(Items from a dataset)
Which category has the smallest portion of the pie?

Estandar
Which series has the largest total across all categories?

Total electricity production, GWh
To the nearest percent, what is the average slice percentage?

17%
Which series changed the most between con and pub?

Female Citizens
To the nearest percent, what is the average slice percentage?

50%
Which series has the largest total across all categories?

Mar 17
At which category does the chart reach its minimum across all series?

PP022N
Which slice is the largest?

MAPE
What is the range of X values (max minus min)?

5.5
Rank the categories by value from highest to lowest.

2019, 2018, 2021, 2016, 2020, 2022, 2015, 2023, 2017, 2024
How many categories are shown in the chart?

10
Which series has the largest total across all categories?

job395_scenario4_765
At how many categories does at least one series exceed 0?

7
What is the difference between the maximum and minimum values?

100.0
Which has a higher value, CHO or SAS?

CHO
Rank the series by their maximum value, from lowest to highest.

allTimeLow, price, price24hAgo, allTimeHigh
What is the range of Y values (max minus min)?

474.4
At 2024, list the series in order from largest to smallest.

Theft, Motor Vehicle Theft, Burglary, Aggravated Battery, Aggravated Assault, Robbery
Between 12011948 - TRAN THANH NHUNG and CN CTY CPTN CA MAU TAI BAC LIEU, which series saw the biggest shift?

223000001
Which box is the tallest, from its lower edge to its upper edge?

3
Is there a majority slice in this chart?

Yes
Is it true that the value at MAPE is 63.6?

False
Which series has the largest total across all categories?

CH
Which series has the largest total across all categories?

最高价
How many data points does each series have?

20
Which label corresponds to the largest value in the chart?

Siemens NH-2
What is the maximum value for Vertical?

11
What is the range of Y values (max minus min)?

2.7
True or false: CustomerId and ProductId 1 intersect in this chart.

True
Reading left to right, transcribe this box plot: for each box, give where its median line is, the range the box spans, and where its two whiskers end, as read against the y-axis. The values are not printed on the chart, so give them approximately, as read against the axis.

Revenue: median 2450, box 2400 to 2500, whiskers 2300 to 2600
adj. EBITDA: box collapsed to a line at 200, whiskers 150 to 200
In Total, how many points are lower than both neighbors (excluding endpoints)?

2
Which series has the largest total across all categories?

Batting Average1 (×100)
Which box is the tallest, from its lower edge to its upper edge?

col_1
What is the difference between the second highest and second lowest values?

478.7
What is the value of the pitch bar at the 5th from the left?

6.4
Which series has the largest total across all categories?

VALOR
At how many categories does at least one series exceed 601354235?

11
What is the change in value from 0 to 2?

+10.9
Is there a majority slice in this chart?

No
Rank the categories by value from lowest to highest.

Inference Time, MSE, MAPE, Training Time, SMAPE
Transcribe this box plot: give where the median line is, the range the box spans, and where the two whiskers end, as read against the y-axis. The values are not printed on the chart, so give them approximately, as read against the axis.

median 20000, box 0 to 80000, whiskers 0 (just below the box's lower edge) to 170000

* **What the task requires**:
Turn every line of the records above into one numbered list, leaving out the blank lines.

* **Answer to the problem**:
1. Which category has the smallest portion of the pie?
2. Estandar
3. Which series has the largest total across all categories?
4. Total electricity production, GWh
5. To the nearest percent, what is the average slice percentage?
6. 17%
7. Which series changed the most between con and pub?
8. Female Citizens
9. To the nearest percent, what is the average slice percentage?
10. 50%
11. Which series has the largest total across all categories?
12. Mar 17
13. At which category does the chart reach its minimum across all series?
14. PP022N
15. Which slice is the largest?
16. MAPE
17. What is the range of X values (max minus min)?
18. 5.5
19. Rank the categories by value from highest to lowest.
20. 2019, 2018, 2021, 2016, 2020, 2022, 2015, 2023, 2017, 2024
21. How many categories are shown in the chart?
22. 10
23. Which series has the largest total across all categories?
24. job395_scenario4_765
25. At how many categories does at least one series exceed 0?
26. 7
27. What is the difference between the maximum and minimum values?
28. 100.0
29. Which has a higher value, CHO or SAS?
30. CHO
31. Rank the series by their maximum value, from lowest to highest.
32. allTimeLow, price, price24hAgo, allTimeHigh
33. What is the range of Y values (max minus min)?
34. 474.4
35. At 2024, list the series in order from largest to smallest.
36. Theft, Motor Vehicle Theft, Burglary, Aggravated Battery, Aggravated Assault, Robbery
37. Between 12011948 - TRAN THANH NHUNG and CN CTY CPTN CA MAU TAI BAC LIEU, which series saw the biggest shift?
38. 223000001
39. Which box is the tallest, from its lower edge to its upper edge?
40. 3
41. Is there a majority slice in this chart?
42. Yes
43. Is it true that the value at MAPE is 63.6?
44. False
45. Which series has the largest total across all categories?
46. CH
47. Which series has the largest total across all categories?
48. 最高价
49. How many data points does each series have?
50. 20
51. Which label corresponds to the largest value in the chart?
52. Siemens NH-2
53. What is the maximum value for Vertical?
54. 11
55. What is the range of Y values (max minus min)?
56. 2.7
57. True or false: CustomerId and ProductId 1 intersect in this chart.
58. True
59. Reading left to right, transcribe this box plot: for each box, give where its median line is, the range the box spans, and where its two whiskers end, as read against the y-axis. The values are not printed on the chart, so give them approximately, as read against the axis.
60. Revenue: median 2450, box 2400 to 2500, whiskers 2300 to 2600
61. adj. EBITDA: box collapsed to a line at 200, whiskers 150 to 200
62. In Total, how many points are lower than both neighbors (excluding endpoints)?
63. 2
64. Which series has the largest total across all categories?
65. Batting Average1 (×100)
66. Which box is the tallest, from its lower edge to its upper edge?
67. col_1
68. What is the difference between the second highest and second lowest values?
69. 478.7
70. What is the value of the pitch bar at the 5th from the left?
71. 6.4
72. Which series has the largest total across all categories?
73. VALOR
74. At how many categories does at least one series exceed 601354235?
75. 11
76. What is the change in value from 0 to 2?
77. +10.9
78. Is there a majority slice in this chart?
79. No
80. Rank the categories by value from lowest to highest.
81. Inference Time, MSE, MAPE, Training Time, SMAPE
82. Transcribe this box plot: give where the median line is, the range the box spans, and where the two whiskers end, as read against the y-axis. The values are not printed on the chart, so give them approximately, as read against the axis.
83. median 20000, box 0 to 80000, whiskers 0 (just below the box's lower edge) to 170000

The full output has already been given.